(Extracted information Opens)

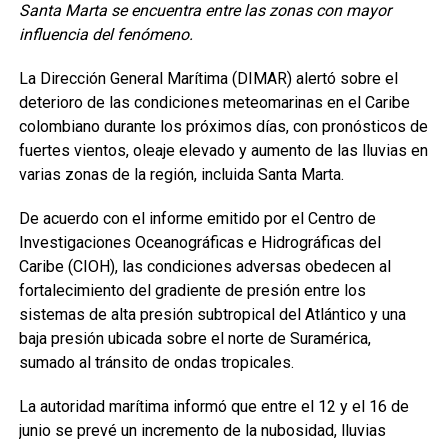
Santa Marta se encuentra entre las zonas con mayor
influencia del fenómeno.
La Dirección General Marítima (DIMAR) alertó sobre el
deterioro de las condiciones meteomarinas en el Caribe
colombiano durante los próximos días, con pronósticos de
fuertes vientos, oleaje elevado y aumento de las lluvias en
varias zonas de la región, incluida Santa Marta.
De acuerdo con el informe emitido por el Centro de
Investigaciones Oceanográficas e Hidrográficas del
Caribe (CIOH), las condiciones adversas obedecen al
fortalecimiento del gradiente de presión entre los
sistemas de alta presión subtropical del Atlántico y una
baja presión ubicada sobre el norte de Suramérica,
sumado al tránsito de ondas tropicales.
La autoridad marítima informó que entre el 12 y el 16 de
junio se prevé un incremento de la nubosidad, lluvias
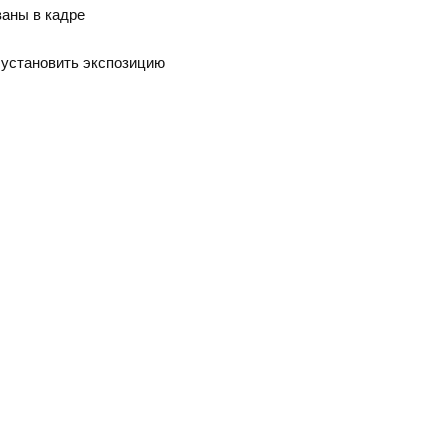
аны в кадре
 установить экспозицию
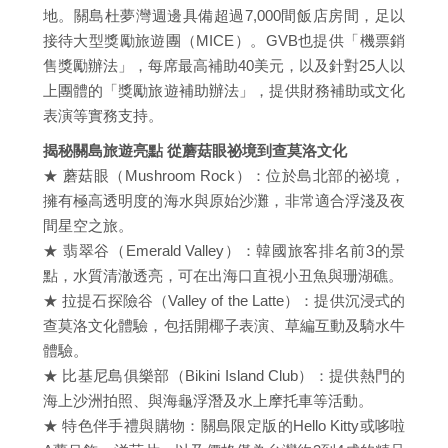
地。關島杜夢灣週邊具備超過7,000間飯店房間，足以
接待大型獎勵旅遊團（MICE）。GVB也提供「機票銷
售獎勵辦法」，每席最高補助40美元，以及針對25人以
上團體的「獎勵旅遊補助辦法」，提供財務補助或文化
表演等實務支持。
揭秘關島旅遊亮點 從蘑菇眼祕境到查莫洛文化
★ 蘑菇眼（Mushroom Rock）：位於島北部的祕境，
擁有極高透明度的海水與原始沙灘，非常適合浮淺及夜
間星空之旅。
★ 翡翠谷（Emerald Valley）：韓國旅客排名前3的景
點，水質清澈透亮，可在出海口直視小丑魚與珊湖礁。
★ 拉提石探險谷（Valley of the Latte）：提供沉浸式的
查莫洛文化體驗，包括開椰子表演、草編互動及騎水牛
體驗。
★ 比基尼島俱樂部（Bikini Island Club）：提供熱門的
海上沙洲拍照、與海龜浮潛及水上摩托車等活動。
★ 特色伴手禮與購物：關島限定版的Hello Kitty或哆啦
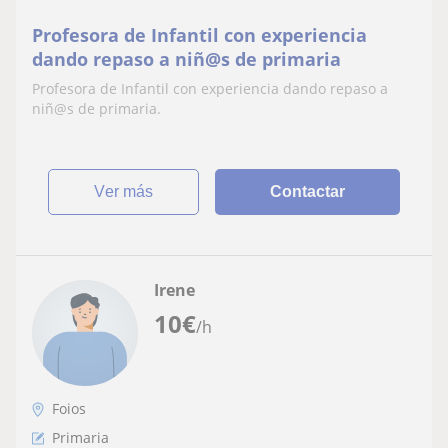
Profesora de Infantil con experiencia
dando repaso a niñ@s de primaria
Profesora de Infantil con experiencia dando repaso a
niñ@s de primaria.
ver más
Contactar
Irene
10
€
/h
Foios
Primaria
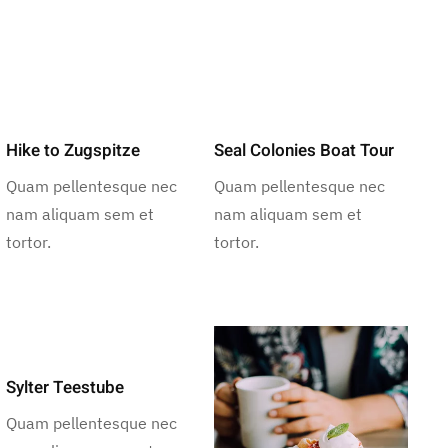
Hike to Zugspitze
Seal Colonies Boat Tour
Quam pellentesque nec
Quam pellentesque nec
nam aliquam sem et
nam aliquam sem et
tortor.
tortor.
Sylter Teestube
Quam pellentesque nec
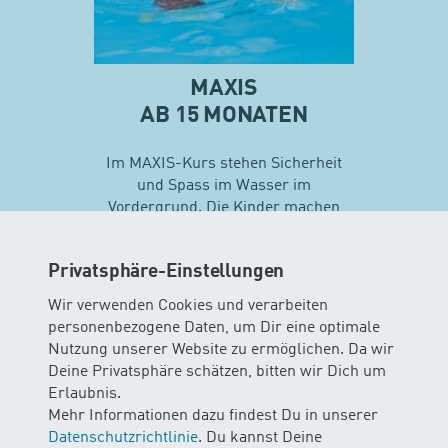
MAXIS
AB 15 MONATEN
Im MAXIS-Kurs stehen Sicherheit
und Spass im Wasser im
Vordergrund. Die Kinder machen
erste Erfahrungen mit
unterschiedlichen
Privatsphäre-Einstellungen
Schwimmtechniken…
Wir verwenden Cookies und verarbeiten
personenbezogene Daten, um Dir eine optimale
Mehr zu Maxis
Nutzung unserer Website zu ermöglichen. Da wir
Deine Privatsphäre schätzen, bitten wir Dich um
Erlaubnis.
Mehr Informationen dazu findest Du in unserer
Datenschutzrichtlinie
. Du kannst Deine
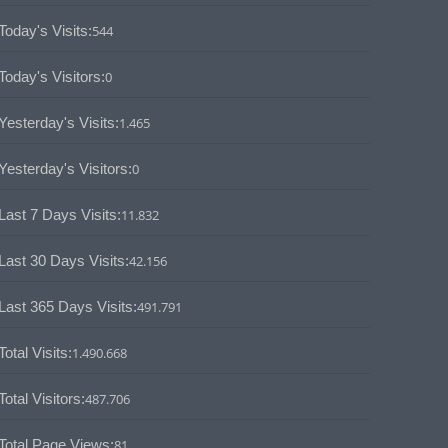
Today's Visits:
544
Today's Visitors:
0
Yesterday's Visits:
1.465
Yesterday's Visitors:
0
Last 7 Days Visits:
11.832
Last 30 Days Visits:
42.156
Last 365 Days Visits:
491.791
Total Visits:
1.490.668
Total Visitors:
487.706
Total Page Views:
81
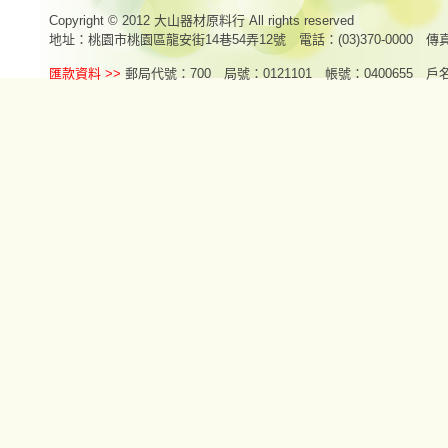
Copyright © 2012 大山器材原料行 All rights reserved
地址：桃園市桃園區龍安街14巷54弄12號 電話：(03)370-0000 傳真：
匯款資料 >>
郵局代號：700 局號：0121101 帳號：0400655 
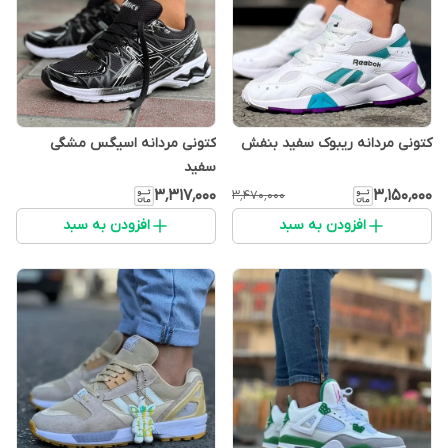
کتونی مردانه ریبوک سفید بنفش
کتونی مردانه اسیگس مشگی
سفید
۳٬۳۱۷٬۰۰۰
۳٬۱۵۰٬۰۰۰
۳٬۴۷۰٬۰۰۰
افزودن به سبد
افزودن به سبد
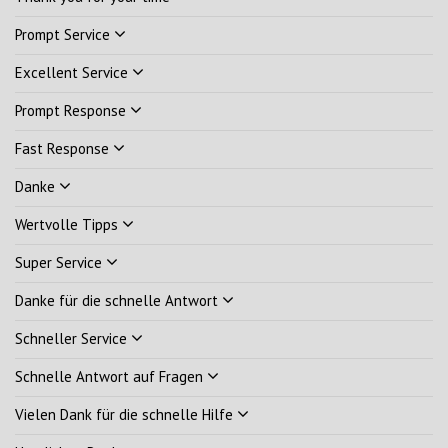
Prompt Service
Excellent Service
Prompt Response
Fast Response
Danke
Wertvolle Tipps
Super Service
Danke für die schnelle Antwort
Schneller Service
Schnelle Antwort auf Fragen
Vielen Dank für die schnelle Hilfe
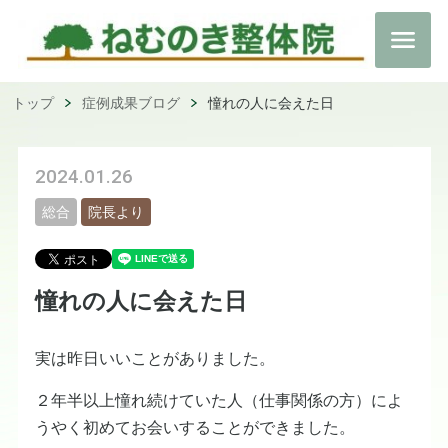
トップ
症例成果ブログ
憧れの人に会えた日
2024.01.26
総合
院長より
憧れの人に会えた日
実は昨日いいことがありました。
２年半以上憧れ続けていた人（仕事関係の方）によ
うやく初めてお会いすることができました。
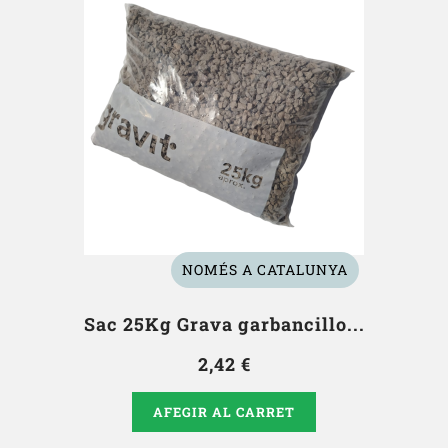
NOMÉS A CATALUNYA
Sac 25Kg Grava garbancillo...
2,42 €
AFEGIR AL CARRET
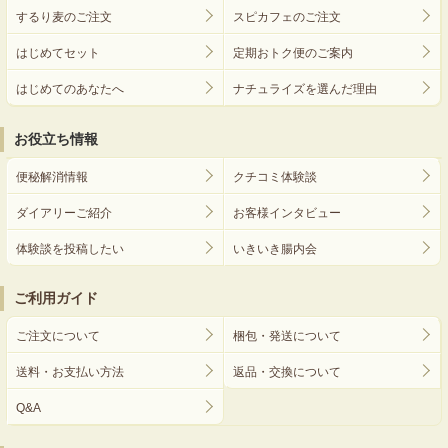
するり麦のご注文
スピカフェのご注文
はじめてセット
定期おトク便のご案内
はじめてのあなたへ
ナチュライズを選んだ理由
お役立ち情報
便秘解消情報
クチコミ体験談
ダイアリーご紹介
お客様インタビュー
体験談を投稿したい
いきいき腸内会
ご利用ガイド
ご注文について
梱包・発送について
送料・お支払い方法
返品・交換について
Q&A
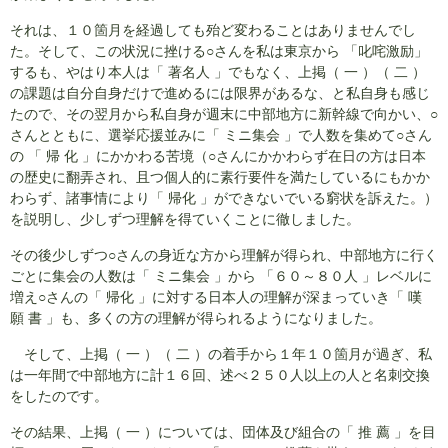
それは、１０箇月を経過しても殆ど変わることはありませんでし
た。そして、この状況に挫ける○さんを私は東京から 「叱咤激励」
するも、やはり本人は「 著名人 」でもなく、上掲（ 一 ）（ 二 ）
の課題は自分自身だけで進めるには限界があるな、と私自身も感じ
たので、その翌月から私自身が週末に中部地方に新幹線で向かい、○
さんとともに、選挙応援並みに「 ミニ集会 」で人数を集めて○さん
の 「 帰 化 」にかかわる苦境（○さんにかかわらず在日の方は日本
の歴史に翻弄され、且つ個人的に素行要件を満たしているにもかか
わらず、諸事情により「 帰化 」ができないでいる窮状を訴えた。）
を説明し、少しずつ理解を得ていくことに徹しました。
その後少しずつ○さんの身近な方から理解が得られ、中部地方に行く
ごとに集会の人数は「 ミニ集会 」から 「６０～８０人 」レベルに
増え○さんの「 帰化 」に対する日本人の理解が深まっていき「 嘆
願 書 」も、多くの方の理解が得られるようになりました。
そして、上掲（ 一 ）（ 二 ）の着手から１年１０箇月が過ぎ、私
は一年間で中部地方に計１６回、述べ２５０人以上の人と名刺交換
をしたのです。
その結果、上掲（ 一 ）については、団体及び組合の「 推 薦 」を目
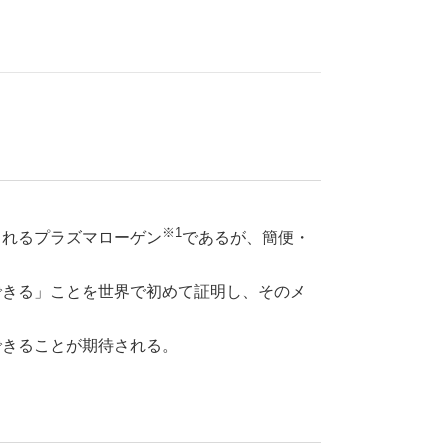
※1
されるプラズマローゲン
であるが、簡便・
できる」ことを世界で初めて証明し、そのメ
できることが期待される。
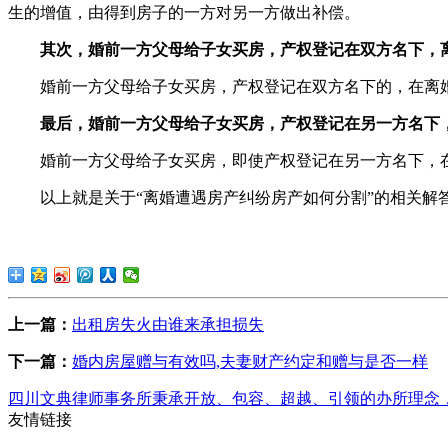
生的增值，由得到房子的一方对另一方做出补偿。
其次，婚前一方父母给子女买房，产权登记在双方名下，
婚前一方父母给子女买房，产权登记在双方名下的，在离
最后，婚前一方父母给子女买房，产权登记在另一方名下
婚前一方父母给子女买房，即使产权登记在另一方名下，
以上就是关于“离婚遭遇房产纠纷房产如何分割”的相关解
上一篇：
出租房失火由谁来承担损失
下一篇：
婚内房屋赠与有效吗,夫妻财产约定和赠与是否一样
四川文典律师事务所秉承开放、包容、超越、引领的办所理念
友情链接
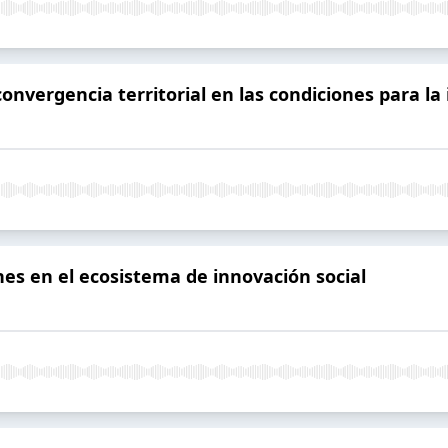
convergencia territorial en las condiciones para la
es en el ecosistema de innovación social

(Extracted information Closes)

__Assigned task__
Pull every line containing "Valley" from the data.

__Exercise response__
★ 翡翠谷（Emerald Valley）：韓國旅客排名前3的景
★ 拉提石探險谷（Valley of the Latte）：提供沉浸式的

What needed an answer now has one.